-- Data extracts --
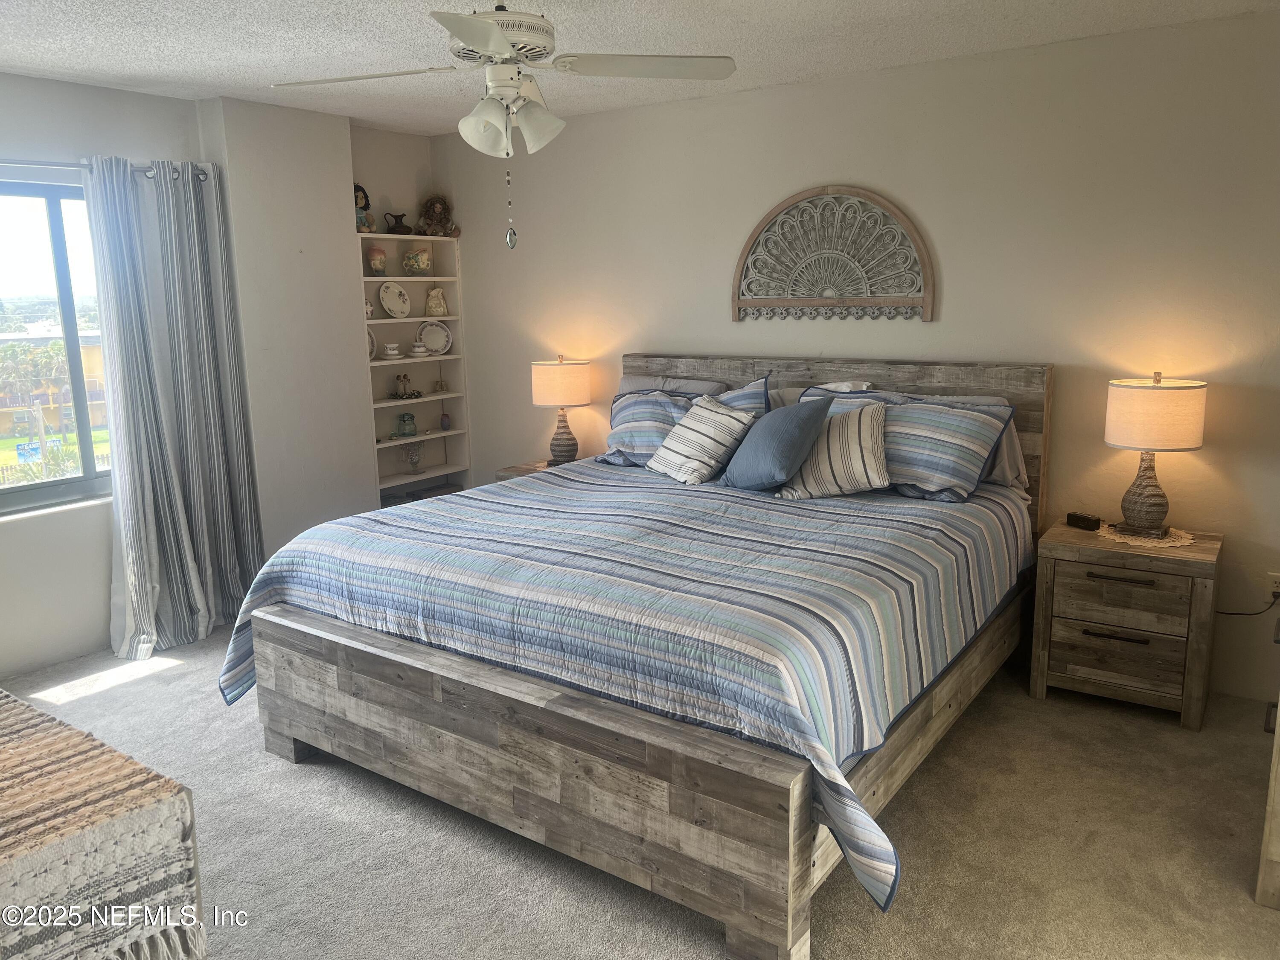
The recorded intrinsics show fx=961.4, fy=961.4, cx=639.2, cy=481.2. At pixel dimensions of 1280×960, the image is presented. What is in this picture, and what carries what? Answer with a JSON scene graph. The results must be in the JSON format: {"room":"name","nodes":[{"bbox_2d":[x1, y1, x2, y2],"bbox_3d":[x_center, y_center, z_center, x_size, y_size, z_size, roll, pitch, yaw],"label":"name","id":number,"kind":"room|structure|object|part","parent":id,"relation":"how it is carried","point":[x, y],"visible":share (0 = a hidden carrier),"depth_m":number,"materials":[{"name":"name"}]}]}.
{"room":"bedroom","nodes":[
{"label":"bedroom","id":0,"kind":"room"},
{"bbox_2d":[0,690,206,959],"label":"blanket","id":1,"kind":"object","parent":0,"point":[75,732],"visible":1,"depth_m":1.62,"materials":[{"name":"beige fabric"}]},
{"bbox_2d":[0,73,208,678],"bbox_3d":[-2.991,-0.324,3.542,0.168,2.472,3.163,7,13,35],"label":"window wall","id":2,"kind":"structure","parent":0,"point":[6,641],"depth_m":4.16,"materials":[{"name":"white paint"}]},
{"bbox_2d":[0,174,115,513],"bbox_3d":[-2.812,-0.544,4.024,0.096,1.396,1.449,7,13,35],"label":"window","id":3,"kind":"structure","parent":2,"relation":"in","point":[41,485],"depth_m":4.28,"materials":[{"name":"glass"}]},
{"bbox_2d":[0,157,211,181],"bbox_3d":[-2.718,-1.240,3.597,0.126,0.063,2.112,7,13,35],"label":"curtain rod","id":4,"kind":"object","parent":2,"relation":"attached to","point":[202,173],"visible":0.66,"depth_m":4.01,"materials":[{"name":"silver metal"}]},
{"bbox_2d":[87,153,264,659],"bbox_3d":[-2.102,-0.336,4.317,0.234,2.144,0.699,7,13,35],"label":"curtain","id":5,"kind":"object","parent":4,"relation":"hanging from","point":[133,410],"visible":0.97,"depth_m":4.31,"materials":[{"name":"fabric"}]},
{"bbox_2d":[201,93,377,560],"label":"wall column","id":6,"kind":"structure","parent":0,"point":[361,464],"depth_m":4.83,"materials":[{"name":"white paint"}]},
{"bbox_2d":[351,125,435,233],"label":"alcove wall","id":7,"kind":"structure","parent":0,"point":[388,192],"depth_m":5.51,"materials":[{"name":"paint"}]},
{"bbox_2d":[360,234,469,502],"bbox_3d":[-1.385,-0.498,5.667,0.283,1.795,0.684,7,13,35],"label":"built-in bookshelf","id":8,"kind":"object","parent":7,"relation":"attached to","point":[401,280],"visible":0.54,"depth_m":5.76,"materials":[{"name":"white paint"}]},
{"bbox_2d":[354,183,375,232],"bbox_3d":[-1.547,-1.496,5.287,0.141,0.281,0.154,7,13,35],"label":"doll","id":9,"kind":"object","parent":8,"relation":"on","point":[361,197],"visible":0.64,"depth_m":5.27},
{"bbox_2d":[364,298,374,319],"bbox_3d":[-1.554,-0.964,5.395,0.098,0.128,0.116,7,13,35],"label":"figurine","id":10,"kind":"object","parent":8,"relation":"in","point":[367,307],"visible":0.42,"depth_m":5.38,"materials":[{"name":"white ceramic"}]},
{"bbox_2d":[367,327,377,357],"bbox_3d":[-1.581,-0.776,5.458,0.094,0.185,0.193,7,13,35],"label":"decorative plate","id":11,"kind":"object","parent":8,"relation":"in","point":[372,342],"visible":0.27,"depth_m":5.50,"materials":[{"name":"white ceramic"}]},
{"bbox_2d":[366,244,387,276],"bbox_3d":[-1.498,-1.250,5.470,0.119,0.187,0.117,-4,11,-15],"label":"vase","id":12,"kind":"object","parent":8,"relation":"in","point":[380,264],"visible":1,"depth_m":5.43,"materials":[{"name":"ceramic"}]},
{"bbox_2d":[382,341,400,358],"bbox_3d":[-1.440,-0.757,5.570,0.105,0.093,0.106,7,13,35],"label":"cup","id":13,"kind":"object","parent":8,"relation":"in","point":[393,350],"visible":1,"depth_m":5.54,"materials":[{"name":"white ceramic"}]},
{"bbox_2d":[378,280,410,317],"bbox_3d":[-1.443,-1.067,5.650,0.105,0.221,0.225,7,13,35],"label":"decorative plate","id":14,"kind":"object","parent":8,"relation":"in","point":[388,305],"visible":0.99,"depth_m":5.65,"materials":[{"name":"white ceramic"}]},
{"bbox_2d":[384,212,411,235],"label":"pitcher","id":15,"kind":"object","parent":8,"relation":"on","point":[396,216],"visible":0.97,"depth_m":5.40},
{"bbox_2d":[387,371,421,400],"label":"figurine","id":16,"kind":"object","parent":8,"relation":"in","point":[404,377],"visible":0.99,"depth_m":5.67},
{"bbox_2d":[396,410,416,438],"bbox_3d":[-1.379,-0.341,5.703,0.117,0.150,0.112,-11,15,-42],"label":"green jar","id":17,"kind":"object","parent":8,"relation":"in","point":[409,429],"visible":1,"depth_m":5.66,"materials":[{"name":"teal glass"}]},
{"bbox_2d":[401,440,423,471],"bbox_3d":[-1.354,-0.159,5.746,0.113,0.189,0.144,7,13,35],"label":"ornament","id":18,"kind":"object","parent":8,"relation":"in","point":[411,461],"visible":1,"depth_m":5.73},
{"bbox_2d":[401,243,433,274],"bbox_3d":[-1.312,-1.306,5.669,0.166,0.174,0.172,3,12,20],"label":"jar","id":19,"kind":"object","parent":8,"relation":"in","point":[406,264],"visible":1,"depth_m":5.62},
{"bbox_2d":[409,340,427,356],"bbox_3d":[-1.306,-0.785,5.694,0.101,0.076,0.102,7,13,35],"label":"cup","id":20,"kind":"object","parent":8,"relation":"in","point":[417,348],"visible":1,"depth_m":5.66,"materials":[{"name":"white ceramic"}]},
{"bbox_2d":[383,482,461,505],"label":"storage box","id":21,"kind":"object","parent":8,"relation":"in","point":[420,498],"visible":0.41,"depth_m":5.80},
{"bbox_2d":[417,319,452,355],"bbox_3d":[-1.250,-0.882,5.858,0.230,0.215,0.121,-6,12,-24],"label":"decorative plate","id":22,"kind":"object","parent":8,"relation":"in","point":[425,332],"visible":0.99,"depth_m":5.86,"materials":[{"name":"white ceramic"}]},
{"bbox_2d":[424,286,448,316],"bbox_3d":[-1.222,-1.075,5.759,0.132,0.177,0.115,-10,14,-38],"label":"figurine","id":23,"kind":"object","parent":8,"relation":"in","point":[433,305],"visible":1,"depth_m":5.72,"materials":[{"name":"beige ceramic"}]},
{"bbox_2d":[416,193,457,236],"bbox_3d":[-1.187,-1.553,5.612,0.233,0.276,0.210,7,13,35],"label":"doll","id":24,"kind":"object","parent":8,"relation":"on","point":[438,210],"visible":0.94,"depth_m":5.58,"materials":[{"name":"brown"}]},
{"bbox_2d":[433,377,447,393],"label":"small figurine","id":25,"kind":"object","parent":8,"relation":"in","point":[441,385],"visible":1,"depth_m":5.81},
{"bbox_2d":[439,411,450,429],"bbox_3d":[-1.187,-0.366,5.869,0.063,0.110,0.063,7,13,35],"label":"small vase","id":26,"kind":"object","parent":8,"relation":"in","point":[443,426],"visible":0.99,"depth_m":5.85,"materials":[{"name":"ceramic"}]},
{"bbox_2d":[0,0,1279,137],"bbox_3d":[-0.568,-1.441,2.365,5.392,0.106,4.853,7,13,35],"label":"ceiling","id":27,"kind":"structure","parent":0,"point":[809,68],"depth_m":3.51,"materials":[{"name":"white paint"}]},
{"bbox_2d":[268,0,736,249],"bbox_3d":[-0.372,-1.061,2.692,1.155,0.802,1.146,-6,12,-25],"label":"ceiling fan","id":28,"kind":"object","parent":27,"relation":"hanging from","point":[502,49],"visible":0.99,"depth_m":2.65,"materials":[{"name":"white"}]},
{"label":"fan blade","id":29,"kind":"part","parent":28,"relation":"part of","materials":[{"name":"white"}]},
{"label":"motor housing","id":30,"kind":"part","parent":28,"relation":"part of","materials":[{"name":"white metal"}]},
{"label":"light fixture","id":31,"kind":"part","parent":28,"relation":"part of","materials":[{"name":"white glass"}]},
{"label":"fan blade","id":32,"kind":"part","parent":28,"relation":"part of","materials":[{"name":"white"}]},
{"bbox_2d":[0,623,1279,959],"bbox_3d":[-0.450,1.092,2.753,5.463,0.103,4.555,7,13,35],"label":"carpet floor","id":33,"kind":"structure","parent":0,"point":[1048,714],"depth_m":2.74,"materials":[{"name":"carpet"}]},
{"bbox_2d":[494,456,584,482],"bbox_3d":[-0.374,0.233,5.224,0.645,0.611,0.518,7,13,35],"label":"nightstand","id":34,"kind":"object","parent":33,"relation":"on","point":[525,469],"visible":0.08,"depth_m":5.19,"materials":[{"name":"brown wood"}]},
{"bbox_2d":[530,354,590,465],"bbox_3d":[-0.424,-0.385,5.220,0.310,0.606,0.310,7,13,35],"label":"table lamp","id":35,"kind":"object","parent":34,"relation":"on","point":[552,383],"visible":1,"depth_m":5.09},
{"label":"lamp shade","id":36,"kind":"part","parent":35,"relation":"part of","materials":[{"name":"beige fabric"}]},
{"bbox_2d":[224,353,1053,959],"bbox_3d":[0.145,0.248,3.524,2.246,1.253,2.438,7,13,35],"label":"bed","id":37,"kind":"object","parent":33,"relation":"on","point":[801,880],"visible":0.97,"depth_m":2.72,"materials":[{"name":"wood"}]},
{"bbox_2d":[220,457,1027,924],"bbox_3d":[0.038,0.383,3.515,2.323,0.559,1.939,7,13,35],"label":"quilt","id":38,"kind":"object","parent":37,"relation":"on","point":[838,530],"visible":0.78,"depth_m":2.85,"materials":[{"name":"fabric"}]},
{"bbox_2d":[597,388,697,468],"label":"striped pillow","id":39,"kind":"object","parent":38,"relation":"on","point":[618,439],"visible":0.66,"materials":[{"name":"blue fabric"}]},
{"bbox_2d":[646,393,758,485],"bbox_3d":[0.263,-0.180,4.124,0.287,0.355,0.489,-7,12,-28],"label":"striped pillow","id":40,"kind":"object","parent":38,"relation":"on","point":[719,418],"visible":0.99,"depth_m":4.02,"materials":[{"name":"white fabric"}]},
{"bbox_2d":[720,393,833,492],"bbox_3d":[0.539,-0.154,3.846,0.301,0.371,0.497,-7,12,-29],"label":"blue pillow","id":41,"kind":"object","parent":38,"relation":"on","point":[809,415],"visible":0.99,"depth_m":3.72,"materials":[{"name":"blue fabric"}]},
{"bbox_2d":[773,400,891,498],"bbox_3d":[0.782,-0.122,3.781,0.479,0.351,0.277,1,11,9],"label":"striped pillow","id":42,"kind":"object","parent":38,"relation":"on","point":[862,418],"visible":0.94,"depth_m":3.71,"materials":[{"name":"fabric"}]},
{"bbox_2d":[614,372,731,397],"bbox_3d":[0.131,-0.321,4.787,0.662,0.397,0.270,7,13,35],"label":"pillow","id":43,"kind":"object","parent":37,"relation":"on","point":[695,385],"visible":0.22,"depth_m":4.74,"materials":[{"name":"grey fabric"}]},
{"bbox_2d":[711,374,774,417],"bbox_3d":[0.337,-0.264,4.386,0.598,0.436,0.288,7,13,35],"label":"striped pillow","id":44,"kind":"object","parent":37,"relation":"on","point":[754,402],"visible":0.21,"depth_m":4.27,"materials":[{"name":"blue fabric"}]},
{"bbox_2d":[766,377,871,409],"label":"pillow","id":45,"kind":"object","parent":37,"relation":"on","point":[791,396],"visible":0.17,"depth_m":4.35,"materials":[{"name":"fabric"}]},
{"bbox_3d":[0.760,-0.025,4.751,2.131,1.196,0.159,7,13,35],"label":"headboard","id":46,"kind":"part","parent":37,"relation":"part of","materials":[{"name":"brown wood"}]},
{"bbox_2d":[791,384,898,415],"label":"striped pillow","id":47,"kind":"object","parent":37,"relation":"on","point":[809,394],"visible":0.17,"depth_m":4.06,"materials":[{"name":"fabric"}]},
{"bbox_2d":[800,383,1015,500],"bbox_3d":[1.002,-0.169,3.852,0.892,0.398,0.353,7,13,35],"label":"striped pillow","id":48,"kind":"object","parent":37,"relation":"on","point":[973,472],"visible":0.7,"depth_m":3.69,"materials":[{"name":"fabric"}]},
{"bbox_2d":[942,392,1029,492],"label":"pillow","id":49,"kind":"object","parent":37,"relation":"on","point":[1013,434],"visible":0.22,"depth_m":3.83,"materials":[{"name":"fabric"}]},
{"bbox_2d":[1030,520,1222,730],"bbox_3d":[1.853,0.523,3.664,0.588,0.622,0.462,7,13,35],"label":"nightstand","id":50,"kind":"object","parent":33,"relation":"on","point":[1066,552],"visible":0.94,"depth_m":3.49,"materials":[{"name":"brown wood"}]},
{"bbox_2d":[1066,511,1101,530],"bbox_3d":[1.747,0.153,3.779,0.060,0.053,0.120,-5,12,-22],"label":"alarm clock","id":51,"kind":"object","parent":50,"relation":"on","point":[1087,520],"visible":0.99,"depth_m":3.75,"materials":[{"name":"black plastic"}]},
{"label":"handle","id":52,"kind":"part","parent":50,"relation":"part of","materials":[{"name":"metal"}]},
{"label":"drawer","id":53,"kind":"part","parent":50,"relation":"part of","materials":[{"name":"brown wood"}]},
{"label":"handle","id":54,"kind":"part","parent":50,"relation":"part of","materials":[{"name":"metal"}]},
{"bbox_3d":[1.696,0.400,3.410,0.387,0.190,0.050,7,13,35],"label":"drawer","id":55,"kind":"part","parent":50,"relation":"part of","materials":[{"name":"brown wood"}]},
{"bbox_2d":[1096,523,1194,547],"bbox_3d":[1.918,0.201,3.659,0.329,0.005,0.336,-9,14,-37],"label":"doily","id":56,"kind":"object","parent":50,"relation":"on","point":[1177,544],"visible":0.65,"depth_m":3.60,"materials":[{"name":"fabric"}]},
{"bbox_2d":[1104,373,1207,538],"bbox_3d":[1.904,-0.101,3.571,0.331,0.603,0.330,7,13,35],"label":"table lamp","id":57,"kind":"object","parent":56,"relation":"on","point":[1177,445],"visible":0.99,"depth_m":3.45,"materials":[{"name":"beige fabric"}]},
{"bbox_3d":[1.876,-0.247,3.519,0.361,0.240,0.359,-11,14,-43],"label":"lamp shade","id":58,"kind":"part","parent":57,"relation":"part of","materials":[{"name":"beige fabric"}]},
{"bbox_2d":[1255,602,1279,910],"bbox_3d":[2.004,0.558,2.490,0.643,1.020,0.884,7,13,35],"label":"dresser","id":59,"kind":"object","parent":33,"relation":"on","point":[1278,732],"visible":0.97,"depth_m":2.41,"materials":[{"name":"brown wood"}]},
{"bbox_2d":[426,7,1279,705],"bbox_3d":[0.918,-0.565,4.488,5.372,2.465,0.160,7,13,35],"label":"back wall","id":60,"kind":"structure","parent":0,"point":[1191,458],"depth_m":3.93,"materials":[{"name":"paint"}]},
{"bbox_2d":[730,184,935,322],"bbox_3d":[0.853,-1.025,4.341,0.971,0.604,0.047,7,13,35],"label":"wall decor","id":61,"kind":"object","parent":60,"relation":"attached to","point":[873,197],"visible":1,"depth_m":4.32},
{"bbox_2d":[1265,571,1279,599],"bbox_3d":[2.376,0.400,3.569,0.072,0.114,0.010,7,13,35],"label":"wall socket","id":62,"kind":"object","parent":60,"relation":"attached to","point":[1275,590],"visible":0.82,"depth_m":3.57,"materials":[{"name":"white plastic"}]},
{"bbox_2d":[1216,591,1279,616],"bbox_3d":[2.283,0.452,3.657,0.265,0.211,0.052,3,11,18],"label":"power cord","id":63,"kind":"object","parent":62,"relation":"attached to","point":[1246,614],"visible":0.92,"depth_m":3.63,"materials":[{"name":"black plastic"}]},
{"label":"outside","id":64,"kind":"structure","parent":0,"visible":0},
{"bbox_2d":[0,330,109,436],"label":"building","id":65,"kind":"structure","parent":64,"point":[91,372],"materials":[{"name":"yellow paint"}]},
{"label":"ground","id":66,"kind":"structure","parent":64,"visible":0},
{"bbox_2d":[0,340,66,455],"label":"palm tree","id":67,"kind":"object","parent":66,"relation":"on","point":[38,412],"visible":0.84,"materials":[{"name":"green plant"}]}
]}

-- What to produce --
Across the records above, in how many lines does the string "handle" appear? Reply with the figure alone.

-- Task result --
2